### [Extracted entries]
--

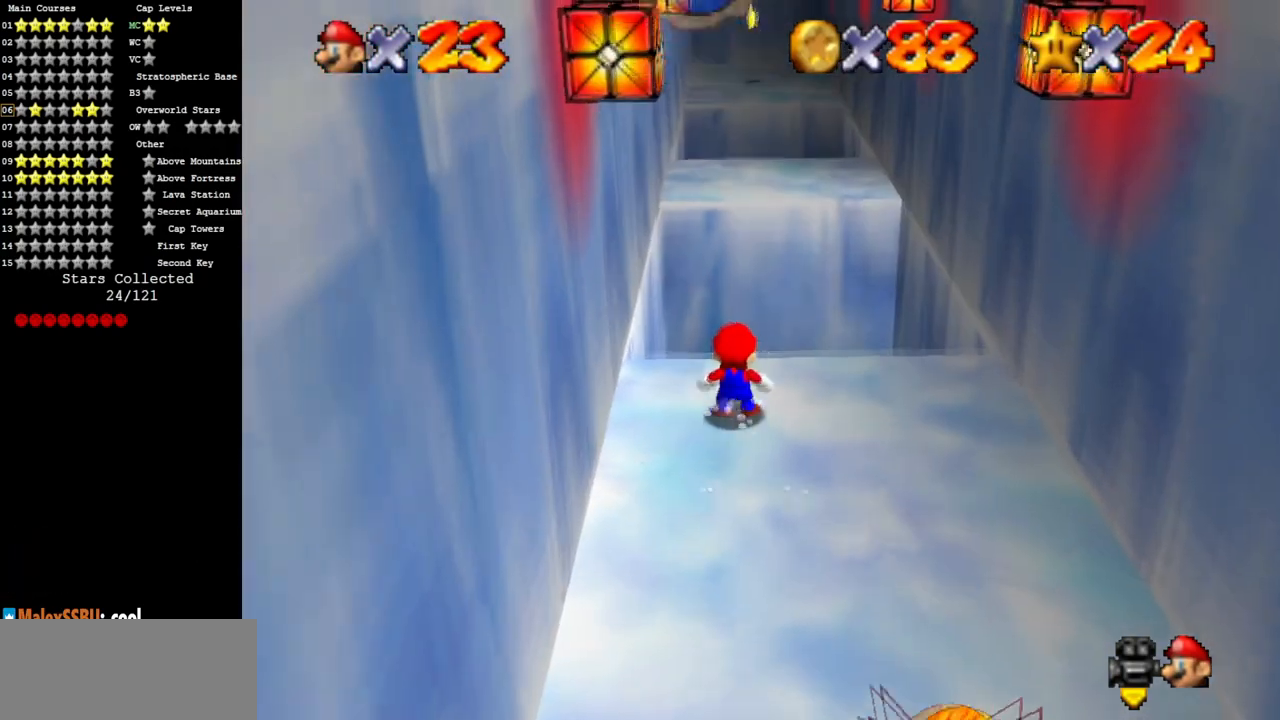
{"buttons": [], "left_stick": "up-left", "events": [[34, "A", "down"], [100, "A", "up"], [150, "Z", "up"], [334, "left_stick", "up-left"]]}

--

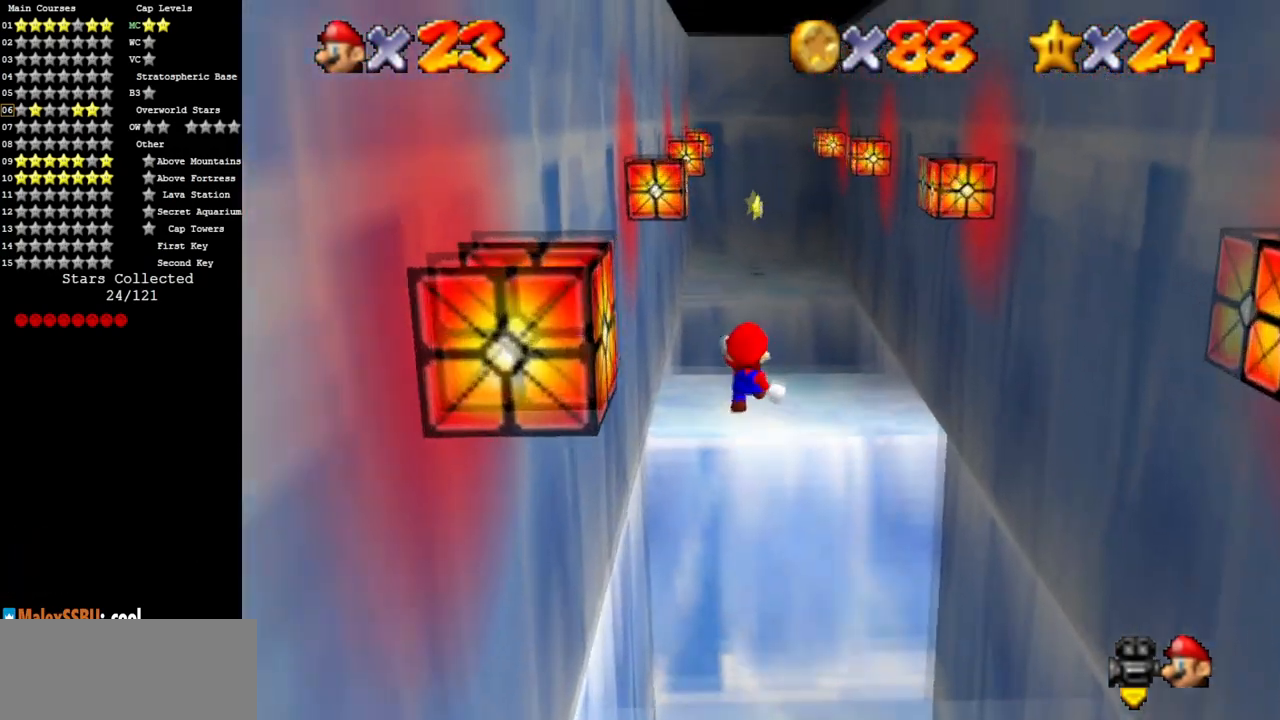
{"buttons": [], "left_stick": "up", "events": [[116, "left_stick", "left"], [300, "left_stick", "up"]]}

--

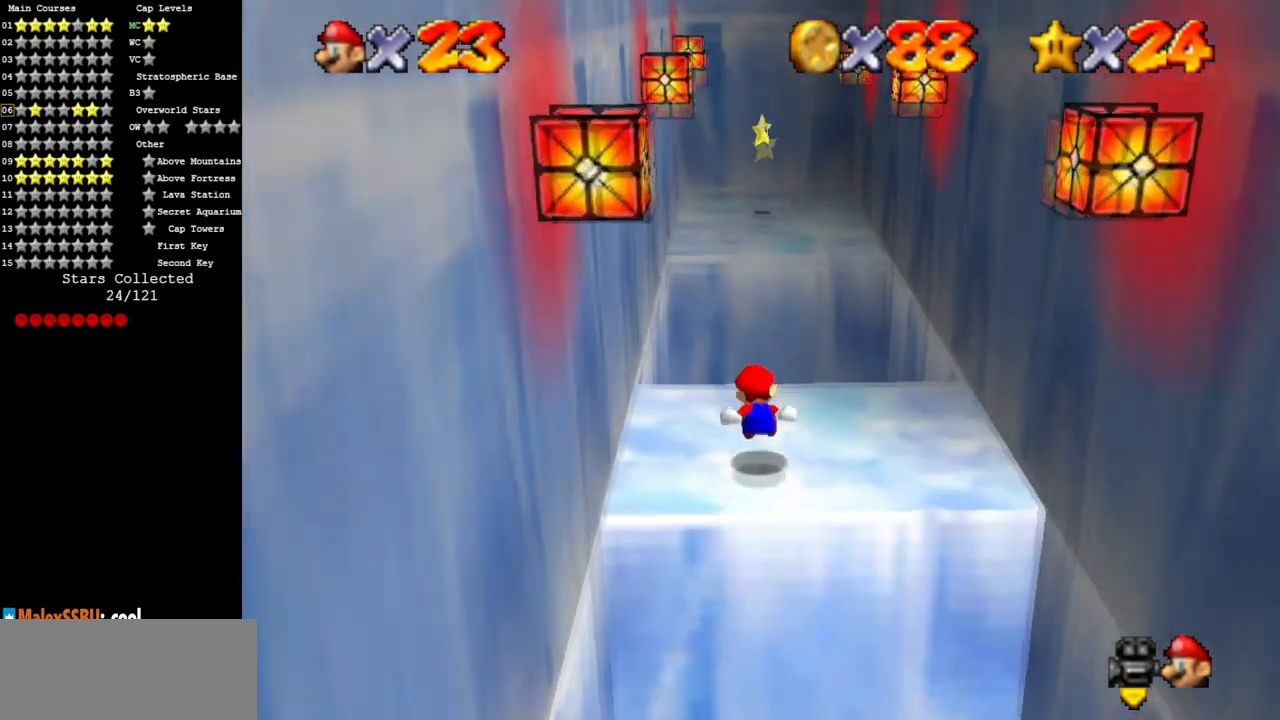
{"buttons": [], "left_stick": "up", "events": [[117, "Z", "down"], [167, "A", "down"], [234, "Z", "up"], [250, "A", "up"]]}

--

### [Try it]
Your answer should be one number: how many lines in the material above contain the string "down".

### [Problem solution]
2